7:18PM PDT on May 8, 2013

Too scary. Thanks Dr. Greger.

2:00AM PDT on May 8, 2013

Interesting, Laurie R. In some countries, 'The Dark Side' is also Monsanto, always fighting to prevent labelling of GMO foods. Agreed, one must be cautious of your source no matter if one is omnivore, vegetarian or vegan. Avoiding factory farms is a good idea.

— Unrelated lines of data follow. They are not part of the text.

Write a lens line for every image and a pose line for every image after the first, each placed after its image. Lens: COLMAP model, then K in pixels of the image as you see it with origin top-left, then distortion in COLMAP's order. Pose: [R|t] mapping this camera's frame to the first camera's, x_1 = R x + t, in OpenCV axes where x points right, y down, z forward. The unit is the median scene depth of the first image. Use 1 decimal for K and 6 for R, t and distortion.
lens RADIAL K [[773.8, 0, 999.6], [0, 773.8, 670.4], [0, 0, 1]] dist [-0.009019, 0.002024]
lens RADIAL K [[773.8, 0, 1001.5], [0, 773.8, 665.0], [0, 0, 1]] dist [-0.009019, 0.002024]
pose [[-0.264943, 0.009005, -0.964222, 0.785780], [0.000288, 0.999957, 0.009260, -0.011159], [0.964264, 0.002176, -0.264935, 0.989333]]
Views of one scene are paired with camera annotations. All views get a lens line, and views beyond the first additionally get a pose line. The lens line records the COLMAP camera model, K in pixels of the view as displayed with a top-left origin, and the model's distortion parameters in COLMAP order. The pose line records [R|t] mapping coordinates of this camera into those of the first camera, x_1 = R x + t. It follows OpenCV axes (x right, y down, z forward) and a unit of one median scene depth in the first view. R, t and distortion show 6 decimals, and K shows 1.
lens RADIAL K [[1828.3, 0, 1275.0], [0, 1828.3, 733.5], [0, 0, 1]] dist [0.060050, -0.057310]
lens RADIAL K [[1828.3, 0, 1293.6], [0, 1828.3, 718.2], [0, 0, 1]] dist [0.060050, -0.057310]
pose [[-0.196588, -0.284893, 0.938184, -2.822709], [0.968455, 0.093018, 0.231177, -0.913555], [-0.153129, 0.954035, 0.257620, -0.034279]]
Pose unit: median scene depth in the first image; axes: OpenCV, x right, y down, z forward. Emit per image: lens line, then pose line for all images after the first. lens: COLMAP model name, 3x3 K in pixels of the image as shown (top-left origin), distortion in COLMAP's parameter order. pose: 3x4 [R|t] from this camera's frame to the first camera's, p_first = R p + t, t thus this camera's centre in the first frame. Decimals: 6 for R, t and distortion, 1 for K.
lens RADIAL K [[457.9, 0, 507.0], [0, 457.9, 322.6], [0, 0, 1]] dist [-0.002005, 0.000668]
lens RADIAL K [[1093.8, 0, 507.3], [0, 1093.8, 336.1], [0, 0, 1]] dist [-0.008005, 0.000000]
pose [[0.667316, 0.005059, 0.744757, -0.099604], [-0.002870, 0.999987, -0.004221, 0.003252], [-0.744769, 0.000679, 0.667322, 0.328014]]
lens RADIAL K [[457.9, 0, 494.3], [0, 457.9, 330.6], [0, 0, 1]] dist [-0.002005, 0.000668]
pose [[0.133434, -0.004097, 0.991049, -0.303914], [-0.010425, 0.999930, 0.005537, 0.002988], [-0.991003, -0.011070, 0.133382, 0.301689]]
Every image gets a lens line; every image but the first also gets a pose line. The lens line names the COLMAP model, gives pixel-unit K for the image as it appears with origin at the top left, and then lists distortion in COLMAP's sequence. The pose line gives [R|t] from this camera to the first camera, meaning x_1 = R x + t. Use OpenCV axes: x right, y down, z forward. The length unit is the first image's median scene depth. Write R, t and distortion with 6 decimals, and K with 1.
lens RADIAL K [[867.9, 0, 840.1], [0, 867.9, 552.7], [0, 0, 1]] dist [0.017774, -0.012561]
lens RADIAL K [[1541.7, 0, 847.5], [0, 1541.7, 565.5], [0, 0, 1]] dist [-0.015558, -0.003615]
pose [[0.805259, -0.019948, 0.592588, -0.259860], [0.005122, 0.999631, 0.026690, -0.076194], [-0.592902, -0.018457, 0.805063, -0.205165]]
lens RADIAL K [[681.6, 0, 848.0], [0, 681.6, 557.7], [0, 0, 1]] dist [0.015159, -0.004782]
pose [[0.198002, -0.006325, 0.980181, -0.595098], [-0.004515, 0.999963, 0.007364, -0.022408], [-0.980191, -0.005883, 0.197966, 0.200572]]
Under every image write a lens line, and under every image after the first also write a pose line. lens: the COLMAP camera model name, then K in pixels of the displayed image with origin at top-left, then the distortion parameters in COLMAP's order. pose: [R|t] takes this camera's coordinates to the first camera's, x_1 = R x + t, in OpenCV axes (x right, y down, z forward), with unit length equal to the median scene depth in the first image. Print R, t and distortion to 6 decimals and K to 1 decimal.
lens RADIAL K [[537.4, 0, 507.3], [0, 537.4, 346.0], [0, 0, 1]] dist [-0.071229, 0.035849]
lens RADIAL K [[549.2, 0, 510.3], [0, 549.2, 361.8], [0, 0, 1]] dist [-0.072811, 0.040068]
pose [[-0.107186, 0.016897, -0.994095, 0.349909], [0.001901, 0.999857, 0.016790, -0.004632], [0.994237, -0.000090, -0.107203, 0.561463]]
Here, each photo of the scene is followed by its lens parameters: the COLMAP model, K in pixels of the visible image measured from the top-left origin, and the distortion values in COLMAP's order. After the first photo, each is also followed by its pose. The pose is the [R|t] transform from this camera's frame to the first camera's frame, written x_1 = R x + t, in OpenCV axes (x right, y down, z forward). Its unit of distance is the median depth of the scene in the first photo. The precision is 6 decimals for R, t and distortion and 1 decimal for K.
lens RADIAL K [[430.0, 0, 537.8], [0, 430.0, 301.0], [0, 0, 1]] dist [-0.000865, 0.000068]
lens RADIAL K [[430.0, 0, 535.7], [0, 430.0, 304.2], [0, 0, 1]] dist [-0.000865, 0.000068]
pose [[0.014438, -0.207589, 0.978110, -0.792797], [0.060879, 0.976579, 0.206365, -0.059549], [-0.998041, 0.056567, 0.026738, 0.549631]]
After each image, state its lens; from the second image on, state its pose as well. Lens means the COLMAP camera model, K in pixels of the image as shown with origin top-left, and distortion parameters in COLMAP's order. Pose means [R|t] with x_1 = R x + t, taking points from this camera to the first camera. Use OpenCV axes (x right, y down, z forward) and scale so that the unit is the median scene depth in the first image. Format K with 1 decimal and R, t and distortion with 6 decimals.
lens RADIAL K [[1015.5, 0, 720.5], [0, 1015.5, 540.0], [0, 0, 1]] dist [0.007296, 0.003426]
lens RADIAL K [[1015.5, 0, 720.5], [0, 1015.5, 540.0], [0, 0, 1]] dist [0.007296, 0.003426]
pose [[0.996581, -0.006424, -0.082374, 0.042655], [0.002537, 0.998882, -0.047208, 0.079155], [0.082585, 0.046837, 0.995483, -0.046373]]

Very true, LLOYD H when you say: "...Why does the good Dr. fail to mention that salmonella is found in illness causing levels on the skins/rinds of nearly every melon you can buy and if you cut the melon without properly washing it first you infect all of the flesh of the melon with each cut. Then there is the plain simple scientific fact that nearly 3X more e-coli and salmonella out breaks are caused by lettuce, leafy greens, fruits, veggies and nuts and their products than by all meat/poultry/fish and their products."

1:59AM PDT on May 8, 2013

True, Lloyd H, the answer to that is that the doctor is vegan and meat is a ‘no no’, so he often presents yet another meat scare article. To him even organic non-factory farmed meat is shunned. One can get seriously ill from both meat and veggies if there is enough bacteria on either. Eating out can increase risks for both and hygienic in home food preparation goes a long way to prevent food poisoning.

5:39PM PDT on May 5, 2013

noted

5:37PM PDT on May 5, 2013

Noted!

8:06AM PDT on May 5, 2013

a question Congress should answer

8:30PM PDT on May 4, 2013

thanks

7:26PM PDT on May 4, 2013

TY

1:37PM PDT on May 4, 2013

At times like this, I'm glad I stopped eating meat, BUT I still handle it for my pets and they eat raw.
Their health problems went away mostly by switching to a raw food diet. They must tolerate bacteria better than we do.

Last month my father in law was admitted to the hospital due to E coli and salmonella from a chicken dinner at a restaurant. It was no joking matter, he was in intensive care then to the cardiac unit as the strain from the food poisoning affected his heart.